Adjust for latency-sensitive workloads (requires testing):
# Reduce min granularity for lower-latency switching (higher overhead)
echo 500000 > /proc/sys/kernel/sched_min_granularity_ns
# Reduce target latency (more frequent switches, higher overhead)
echo 3000000 > /proc/sys/kernel/sched_latency_ns
For real-time workloads, use SCHED_FIFO or SCHED_RR instead of tuning CFS:
chrt -f 50 ./my_realtime_app # SCHED_FIFO with priority 50
Custom Kernel Instrumentation (For Research Only)
Custom kernel modifications are rarely needed for timeslice measurement. The above methods cover most use cases. Only consider kernel instrumentation for scheduler research or custom scheduler variants.
If you must instrument the kernel, modify kernel/sched/core.c to track timestamps:
static void __schedule(void)
{
struct task_struct *prev = current;
struct task_struct *next = pick_next_task(rq, prev, rf);
u64 switch_time = ktime_get_ns();
if (prev->pid && target_monitoring_enabled) {
u64 timeslice_ns = switch_time - prev->se.exec_start;
trace_sched_timeslice(prev->pid, timeslice_ns);
}
prev->se.exec_start = switch_time;
context_switch(rq, prev, next);
}
Use ktime_get_ns() for nanosecond precision (available since kernel 3.17).
Practical Measurement Examples
Measure a CPU-bound workload:
# Create a simple CPU-bound loop
bash -c 'while true; do :; done' &
PID=$!
# Trace its scheduling for 5 seconds
perf record -e sched:sched_switch -p $PID -- sleep 5
# Analyze context switches
perf script | grep sched_switch | wc -l
kill $PID
Measure under system load:
# Start a test workload
stress-ng --cpu 2 --timeout 10s &
# In another terminal, monitor system scheduling
perf record -e sched:sched_switch -a -- sleep 10
perf script | grep sched_switch | awk '{print $(NF-1)}' | sort -n | uniq -c | tail -20
Compare scheduling fairness across multiple processes:
# Run three processes
for i in 1 2 3; do
bash -c 'while true; do :; done' &
echo $!
done
# Record all context switches
perf record -e sched:sched_switch -a -- sleep 5
perf script | awk '/sched_switch/{print $3}' | sort | uniq -c | sort -rn
Interpreting Results
When analyzing timeslice data:
- Expected range: On a system running N processes, expect timeslices near
target_latency / Nin nanoseconds (e.g., 1.5ms on a 4-CPU loaded system with defaults) - Variance: Some variance is normal; consistent under-allocation indicates scheduler congestion or high load
- Outliers: Timeslices much longer than expected may indicate priority inheritance, real-time constraints, or I/O wait
- Fairness: All non-RT processes of equal priority should have similar average timeslices over time; large deviations suggest load imbalance across CPUs
Check load distribution:
# See per-CPU runqueue lengths
cat /proc/sched_debug | grep "cpu#" -A 10 | grep "cfs_rq\|nr_running"
# Monitor in real-time
watch -n 0.1 'cat /proc/sched_debug | grep -A 2 "cpu#"'
Common Issues and Solutions
High variance in timeslice measurements: This is often normal.

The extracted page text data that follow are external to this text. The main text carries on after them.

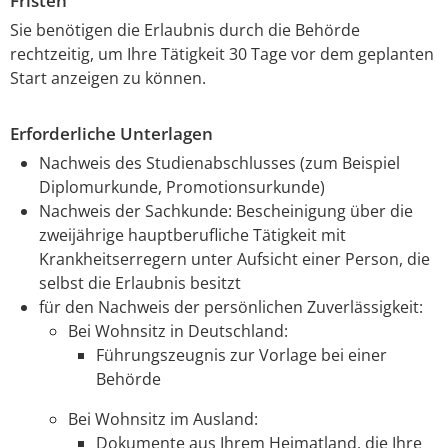
Fristen
Sie benötigen die Erlaubnis durch die Behörde
rechtzeitig, um Ihre Tätigkeit 30 Tage vor dem geplanten
Start anzeigen zu können.
Erforderliche Unterlagen
Nachweis des Studienabschlusses (zum Beispiel
Diplomurkunde, Promotionsurkunde)
Nachweis der Sachkunde: Bescheinigung über die
zweijährige hauptberufliche Tätigkeit mit
Krankheitserregern unter Aufsicht einer Person, die
selbst die Erlaubnis besitzt
für den Nachweis der persönlichen Zuverlässigkeit:
Bei Wohnsitz in Deutschland:
Führungszeugnis zur Vorlage bei einer
Behörde
Bei Wohnsitz im Ausland:
Dokumente aus Ihrem Heimatland, die Ihre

Real systems have timer interrupts, NUMA effects, and wake-up jitter. Collect longer traces (30+ seconds) to see overall trends.
Process getting less CPU than expected: Check task priority with ps -o pri,ni <PID> and verify it’s not blocked on I/O with cat /proc/<PID>/stat | awk '{print $3}' (look for ‘S’ = interruptible sleep).
Tracing overhead is too high: Switch from perf to eBPF, or use ftrace with filters (set_ftrace_filter) to limit traced events. In extreme cases, measure on an isolated test system rather than production.

A nice post!
But this part seems incomplete:
Yes, it is really incomplete. The complete one should be like following.
//added by Weiwei Jia
#include <linux/time.h>
int enable_flag = 0;
module_param(enable_flag, int, 0664);
EXPORT_SYMBOL_GPL(enable_flag);
//ended
It seems that WordPress will remove the contents inside angle brackets. At last, I find a way to input angle brackets but still cannot add angle brackets in the code “{{{…}}}” field.